His arm quivered and then he started to cry. The gun dropped from my chest. He blinked a few times and then shook his head.

“It was right in front of you the whole time.”

He leant forward and kissed my cheek, his lips wet and cold against my flushed face.

“You shouldn‘t have trusted me.”

With those final words Frank raised the gun to the side of his head.

“No,” I screamed.
     

In that split second I knew what was going to happen. I lunged forward to grab the gun but it was too late. He pulled the trigger and blew his brains across the room in a crimson splash. He crumpled to the floor, his body now as lifeless as his wife’s in the coffin behind him. Blood oozed from the hole in his head and trickled into the azure blue carpet.

Before there had only been stunned silence but now everyone in the room fell apart. Men hustled to remove their families from the awful scene. Cell phones beeped as people tried to call for help but it was too late. The damage had been done and it couldn’t be undone. No matter who we called or what we did, a life taken could never be brought back.

“You shouldn‘t have trusted me.”

His words soaked into my head just like the blood that was spreading across the carpet. I’d lost another one. I should have been faster. Tried to wrestle the gun away or threatened him with my knife. I kicked out at the nearest chair. It toppled over with a domino effect that sent several more crashing into one another.

“Oh well,” Faye said. “The bastard had it coming.”

She jumped back from my path of destruction and stood regarding Frank’s limp body with a look of distain.

“No one deserves to die like that,” I said.

“Trust me. The prick is better off dead. If he hadn’t taken care of business, I’d have done it myself.”

Her flat, no nonsense statement was cold and hard. I knew she meant what she said. Whatever had gone on between them all was far bigger than I’d been able to uncover and now they were all dead, except for Faye. I threw a withering look in her direction but she didn’t even seem to notice.

The police finally arrived, late to the party as usual. They covered Frank’s body with a white sheet and took statements, then bustled about trying to look important. Assholes. If they’d stepped on the gas maybe they could have done something to stop him. I managed to slip around them and make a bee line for the exit. Faye followed me.

“You should come and stay at the house,” she said.

Stay with Faye and listen to her constant whining? The two people who lived in the same house with her both killed themselves. One of us would end up dead for sure and it wouldn’t be me.

“No thanks. I’m better off at the motel.”

“But it would be so much fun. Just like old times when you kids had sleepovers.”

“I said no Faye.”

“Suit yourself,” she snapped, before stalking off.

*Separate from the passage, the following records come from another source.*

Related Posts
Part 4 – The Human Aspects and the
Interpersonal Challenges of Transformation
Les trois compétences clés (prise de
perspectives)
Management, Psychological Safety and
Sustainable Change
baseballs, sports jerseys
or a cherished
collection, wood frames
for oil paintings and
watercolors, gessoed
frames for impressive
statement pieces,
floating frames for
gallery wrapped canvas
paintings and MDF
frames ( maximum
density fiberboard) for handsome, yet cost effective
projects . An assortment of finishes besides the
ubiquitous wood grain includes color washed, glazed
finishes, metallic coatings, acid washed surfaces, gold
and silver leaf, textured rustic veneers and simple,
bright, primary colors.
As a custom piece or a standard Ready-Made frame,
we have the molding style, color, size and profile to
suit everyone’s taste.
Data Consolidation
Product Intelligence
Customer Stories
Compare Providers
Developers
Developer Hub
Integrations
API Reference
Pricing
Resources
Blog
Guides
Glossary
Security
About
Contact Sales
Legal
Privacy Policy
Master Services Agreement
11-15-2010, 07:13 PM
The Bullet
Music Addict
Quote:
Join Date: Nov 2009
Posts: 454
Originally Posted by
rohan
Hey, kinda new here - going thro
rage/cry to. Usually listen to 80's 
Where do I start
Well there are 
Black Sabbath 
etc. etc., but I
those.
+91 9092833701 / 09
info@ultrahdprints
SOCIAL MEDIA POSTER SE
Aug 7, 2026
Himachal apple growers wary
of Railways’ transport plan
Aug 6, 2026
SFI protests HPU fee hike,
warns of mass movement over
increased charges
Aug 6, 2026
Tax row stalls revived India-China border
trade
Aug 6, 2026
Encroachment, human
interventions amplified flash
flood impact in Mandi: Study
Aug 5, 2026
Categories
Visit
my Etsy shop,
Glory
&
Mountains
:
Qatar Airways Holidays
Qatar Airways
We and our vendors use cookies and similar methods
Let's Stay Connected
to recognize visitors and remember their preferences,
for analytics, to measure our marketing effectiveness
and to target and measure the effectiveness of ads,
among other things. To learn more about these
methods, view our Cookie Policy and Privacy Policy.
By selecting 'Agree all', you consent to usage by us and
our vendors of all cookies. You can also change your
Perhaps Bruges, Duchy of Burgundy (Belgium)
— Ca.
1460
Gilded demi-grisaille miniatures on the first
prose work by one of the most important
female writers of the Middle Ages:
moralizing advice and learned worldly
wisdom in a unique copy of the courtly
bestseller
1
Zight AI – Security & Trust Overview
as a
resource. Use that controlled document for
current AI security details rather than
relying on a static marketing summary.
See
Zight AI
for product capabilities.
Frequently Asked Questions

The cops were still interviewing people as I slipped out into the dark night. There wasn’t much for them to do. Frank had killed himself with his own gun. No criminal to pursue. No victims to deal with. Only a room full of traumatized mourners who just saw a guy blow his own brains out in front of them. The second suicide this town had seen in less than a week. I hoped it wasn’t catching.

One of the detectives caught my eye as I turned to close the door behind me. It was Olin. He was laughing at something one of the other guys said. He must have felt me looking at him because he turned and smiled, then held up his hand to stop me. He started to call out but I slammed the door before he had a chance to finish. He didn’t try to follow. I had to admit I was almost a little sad. He was pretty hot and I really needed to get laid. I wasn’t ashamed by the fact that I slept around like a man. In fact, it was a habit that served me well. My job was stressful. I needed some sort of release. At least I didn’t do drugs. Not anymore, anyway.
 

I sat in my Jeep and wrestled with myself. Should I go back? No. Don’t be stupid. I had rules about that sort of thing. Sleeping with cops was all kinds of stupid. I already learnt that lesson the hard way. But what if he had something important to tell me? I was opening the door to get out when the handle on the back exit started to turn.